[Chart comprehension data records]
◆ ◆ ◆ ◆ ◆

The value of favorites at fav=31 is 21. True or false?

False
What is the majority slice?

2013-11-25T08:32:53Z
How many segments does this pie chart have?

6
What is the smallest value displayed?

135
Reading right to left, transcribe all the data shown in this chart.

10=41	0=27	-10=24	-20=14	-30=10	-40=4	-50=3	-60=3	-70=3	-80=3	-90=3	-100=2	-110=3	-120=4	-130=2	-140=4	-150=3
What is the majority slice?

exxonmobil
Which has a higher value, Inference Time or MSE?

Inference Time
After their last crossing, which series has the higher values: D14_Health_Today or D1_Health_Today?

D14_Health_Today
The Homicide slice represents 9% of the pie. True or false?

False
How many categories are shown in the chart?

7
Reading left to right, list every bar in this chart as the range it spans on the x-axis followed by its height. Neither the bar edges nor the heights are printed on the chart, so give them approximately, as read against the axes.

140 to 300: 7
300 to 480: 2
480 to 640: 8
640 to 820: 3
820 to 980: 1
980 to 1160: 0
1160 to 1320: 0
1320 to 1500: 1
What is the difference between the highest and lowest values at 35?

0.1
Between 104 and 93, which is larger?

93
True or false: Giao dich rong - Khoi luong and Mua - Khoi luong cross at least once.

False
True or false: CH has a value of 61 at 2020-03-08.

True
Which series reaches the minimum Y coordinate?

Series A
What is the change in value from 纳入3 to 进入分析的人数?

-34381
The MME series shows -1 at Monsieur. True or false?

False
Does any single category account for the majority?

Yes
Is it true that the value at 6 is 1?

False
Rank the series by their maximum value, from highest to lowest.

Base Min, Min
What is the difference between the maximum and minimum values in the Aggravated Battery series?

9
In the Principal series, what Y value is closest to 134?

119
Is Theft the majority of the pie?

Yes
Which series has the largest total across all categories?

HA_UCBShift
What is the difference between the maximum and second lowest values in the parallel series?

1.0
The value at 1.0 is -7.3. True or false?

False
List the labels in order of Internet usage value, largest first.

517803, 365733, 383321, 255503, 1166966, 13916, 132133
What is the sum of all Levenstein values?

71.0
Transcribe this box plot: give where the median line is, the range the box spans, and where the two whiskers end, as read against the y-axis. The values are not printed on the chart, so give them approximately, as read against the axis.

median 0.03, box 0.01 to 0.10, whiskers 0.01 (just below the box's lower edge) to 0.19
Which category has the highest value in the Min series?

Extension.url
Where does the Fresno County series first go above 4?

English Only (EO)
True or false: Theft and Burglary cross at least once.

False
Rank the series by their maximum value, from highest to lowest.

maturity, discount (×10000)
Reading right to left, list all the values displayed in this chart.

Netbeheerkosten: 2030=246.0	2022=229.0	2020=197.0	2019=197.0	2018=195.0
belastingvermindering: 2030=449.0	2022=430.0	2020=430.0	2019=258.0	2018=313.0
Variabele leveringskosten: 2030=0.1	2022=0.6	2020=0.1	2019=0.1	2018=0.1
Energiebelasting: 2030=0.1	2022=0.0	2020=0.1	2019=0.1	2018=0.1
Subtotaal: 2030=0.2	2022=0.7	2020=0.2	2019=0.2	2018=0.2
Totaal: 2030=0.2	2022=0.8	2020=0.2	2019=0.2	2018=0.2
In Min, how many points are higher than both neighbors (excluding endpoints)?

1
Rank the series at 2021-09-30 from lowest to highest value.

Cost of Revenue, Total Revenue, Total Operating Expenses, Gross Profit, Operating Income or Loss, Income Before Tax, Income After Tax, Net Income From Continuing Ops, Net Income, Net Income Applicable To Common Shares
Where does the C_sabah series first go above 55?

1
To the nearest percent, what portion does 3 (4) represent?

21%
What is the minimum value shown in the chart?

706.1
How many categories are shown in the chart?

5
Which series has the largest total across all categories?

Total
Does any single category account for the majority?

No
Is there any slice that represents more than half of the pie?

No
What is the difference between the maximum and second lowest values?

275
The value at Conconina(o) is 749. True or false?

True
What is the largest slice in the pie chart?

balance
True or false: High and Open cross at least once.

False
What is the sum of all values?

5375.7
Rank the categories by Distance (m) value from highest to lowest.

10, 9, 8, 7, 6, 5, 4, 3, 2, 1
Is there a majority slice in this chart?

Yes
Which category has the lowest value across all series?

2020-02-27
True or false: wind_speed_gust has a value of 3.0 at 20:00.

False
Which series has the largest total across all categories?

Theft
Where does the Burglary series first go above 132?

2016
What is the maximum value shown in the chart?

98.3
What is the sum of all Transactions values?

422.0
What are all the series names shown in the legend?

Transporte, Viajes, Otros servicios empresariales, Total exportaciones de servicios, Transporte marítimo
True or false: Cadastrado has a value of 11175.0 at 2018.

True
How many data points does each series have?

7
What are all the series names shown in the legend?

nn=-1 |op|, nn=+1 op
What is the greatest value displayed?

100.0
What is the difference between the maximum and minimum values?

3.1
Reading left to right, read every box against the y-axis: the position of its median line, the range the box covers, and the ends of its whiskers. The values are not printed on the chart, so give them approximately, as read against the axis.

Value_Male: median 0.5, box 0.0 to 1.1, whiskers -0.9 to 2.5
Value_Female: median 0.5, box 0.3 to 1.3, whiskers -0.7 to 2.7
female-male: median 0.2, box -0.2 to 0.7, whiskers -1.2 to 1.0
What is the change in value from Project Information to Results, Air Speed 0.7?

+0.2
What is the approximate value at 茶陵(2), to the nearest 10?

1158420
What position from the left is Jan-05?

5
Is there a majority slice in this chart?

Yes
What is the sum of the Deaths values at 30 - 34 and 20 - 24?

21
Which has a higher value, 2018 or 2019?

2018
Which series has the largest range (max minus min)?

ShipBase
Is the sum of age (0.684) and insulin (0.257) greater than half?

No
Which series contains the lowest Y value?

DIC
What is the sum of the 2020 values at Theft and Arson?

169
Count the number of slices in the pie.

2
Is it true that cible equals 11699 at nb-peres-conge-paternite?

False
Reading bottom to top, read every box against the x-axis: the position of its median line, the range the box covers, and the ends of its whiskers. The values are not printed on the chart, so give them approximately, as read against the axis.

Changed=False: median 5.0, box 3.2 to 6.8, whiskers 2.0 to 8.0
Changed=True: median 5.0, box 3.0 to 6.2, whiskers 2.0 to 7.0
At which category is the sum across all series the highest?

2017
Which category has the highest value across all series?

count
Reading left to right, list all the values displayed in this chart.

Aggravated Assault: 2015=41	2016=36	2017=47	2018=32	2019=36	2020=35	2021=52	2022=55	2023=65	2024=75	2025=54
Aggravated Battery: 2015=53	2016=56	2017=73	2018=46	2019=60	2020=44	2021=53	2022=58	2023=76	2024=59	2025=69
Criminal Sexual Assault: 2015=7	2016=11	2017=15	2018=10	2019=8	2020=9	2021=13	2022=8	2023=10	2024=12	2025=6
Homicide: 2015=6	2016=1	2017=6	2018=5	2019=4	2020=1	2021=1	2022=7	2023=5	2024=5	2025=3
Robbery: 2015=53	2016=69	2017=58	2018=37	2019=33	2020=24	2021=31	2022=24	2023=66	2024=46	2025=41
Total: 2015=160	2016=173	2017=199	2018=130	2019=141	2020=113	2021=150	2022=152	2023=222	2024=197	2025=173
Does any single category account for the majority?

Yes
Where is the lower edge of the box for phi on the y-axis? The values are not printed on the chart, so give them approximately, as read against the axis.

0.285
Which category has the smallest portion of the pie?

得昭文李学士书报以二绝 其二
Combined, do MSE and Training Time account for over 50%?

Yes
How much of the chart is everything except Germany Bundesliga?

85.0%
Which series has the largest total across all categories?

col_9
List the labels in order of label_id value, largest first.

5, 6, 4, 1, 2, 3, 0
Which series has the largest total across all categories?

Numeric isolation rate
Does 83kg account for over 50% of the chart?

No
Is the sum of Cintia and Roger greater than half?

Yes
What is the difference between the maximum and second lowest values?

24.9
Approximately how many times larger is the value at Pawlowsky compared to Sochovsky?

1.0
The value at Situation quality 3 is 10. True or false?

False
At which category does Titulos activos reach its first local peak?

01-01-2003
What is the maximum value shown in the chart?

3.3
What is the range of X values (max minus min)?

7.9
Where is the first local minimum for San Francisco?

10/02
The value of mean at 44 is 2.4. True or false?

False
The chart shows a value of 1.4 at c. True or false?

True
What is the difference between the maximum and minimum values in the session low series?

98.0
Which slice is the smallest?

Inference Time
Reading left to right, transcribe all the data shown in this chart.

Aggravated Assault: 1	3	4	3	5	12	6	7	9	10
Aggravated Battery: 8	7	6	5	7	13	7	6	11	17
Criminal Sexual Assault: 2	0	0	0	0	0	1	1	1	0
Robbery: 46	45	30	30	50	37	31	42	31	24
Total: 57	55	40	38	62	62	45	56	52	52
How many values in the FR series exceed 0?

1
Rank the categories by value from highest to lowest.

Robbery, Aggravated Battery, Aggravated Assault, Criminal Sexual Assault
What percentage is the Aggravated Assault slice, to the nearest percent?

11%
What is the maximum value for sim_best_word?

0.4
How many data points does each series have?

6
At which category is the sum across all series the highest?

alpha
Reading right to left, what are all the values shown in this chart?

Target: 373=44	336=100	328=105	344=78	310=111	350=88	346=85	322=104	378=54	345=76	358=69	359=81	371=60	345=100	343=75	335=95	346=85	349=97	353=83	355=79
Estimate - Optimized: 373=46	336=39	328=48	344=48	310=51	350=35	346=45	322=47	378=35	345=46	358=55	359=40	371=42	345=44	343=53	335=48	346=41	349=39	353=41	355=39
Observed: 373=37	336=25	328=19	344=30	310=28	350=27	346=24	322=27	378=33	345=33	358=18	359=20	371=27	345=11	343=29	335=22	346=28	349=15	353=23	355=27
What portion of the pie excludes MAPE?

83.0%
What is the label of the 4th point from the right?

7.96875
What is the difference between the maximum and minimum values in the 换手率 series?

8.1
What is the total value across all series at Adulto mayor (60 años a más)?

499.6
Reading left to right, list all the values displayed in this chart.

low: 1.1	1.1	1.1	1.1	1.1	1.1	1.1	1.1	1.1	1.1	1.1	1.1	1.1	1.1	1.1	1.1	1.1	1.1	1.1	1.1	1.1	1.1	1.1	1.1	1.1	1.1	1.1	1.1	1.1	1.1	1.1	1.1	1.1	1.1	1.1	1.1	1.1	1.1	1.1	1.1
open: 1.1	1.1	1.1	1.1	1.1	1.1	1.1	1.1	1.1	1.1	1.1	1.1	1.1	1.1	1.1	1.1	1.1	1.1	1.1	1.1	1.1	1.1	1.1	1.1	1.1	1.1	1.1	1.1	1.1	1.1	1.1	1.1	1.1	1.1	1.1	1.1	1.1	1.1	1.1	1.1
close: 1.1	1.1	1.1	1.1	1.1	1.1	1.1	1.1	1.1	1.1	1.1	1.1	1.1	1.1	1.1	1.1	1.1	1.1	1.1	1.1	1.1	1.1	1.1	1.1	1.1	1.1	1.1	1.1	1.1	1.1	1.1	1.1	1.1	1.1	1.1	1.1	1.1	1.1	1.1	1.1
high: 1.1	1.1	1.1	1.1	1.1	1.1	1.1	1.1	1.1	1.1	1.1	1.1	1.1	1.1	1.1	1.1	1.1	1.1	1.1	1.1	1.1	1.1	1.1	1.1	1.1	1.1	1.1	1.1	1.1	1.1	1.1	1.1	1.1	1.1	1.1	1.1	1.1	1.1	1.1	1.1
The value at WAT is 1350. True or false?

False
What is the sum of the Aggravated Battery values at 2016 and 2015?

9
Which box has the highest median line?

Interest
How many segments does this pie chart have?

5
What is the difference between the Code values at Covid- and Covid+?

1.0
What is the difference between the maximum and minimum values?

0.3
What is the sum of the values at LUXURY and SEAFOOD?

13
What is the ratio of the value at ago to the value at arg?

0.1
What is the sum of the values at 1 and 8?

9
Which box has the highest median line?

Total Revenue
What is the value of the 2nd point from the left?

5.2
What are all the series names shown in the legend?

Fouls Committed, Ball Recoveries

◆ ◆ ◆ ◆ ◆

• Required work
Rewrite the stretch of the records from their start through the line containing "What is the smallest value displayed?", replacing "majority slice" with "largest slice" and leaving everything else unchanged. Return only those lines.

• Exercise result
The value of favorites at fav=31 is 21. True or false?

False
What is the largest slice?

2013-11-25T08:32:53Z
How many segments does this pie chart have?

6
What is the smallest value displayed?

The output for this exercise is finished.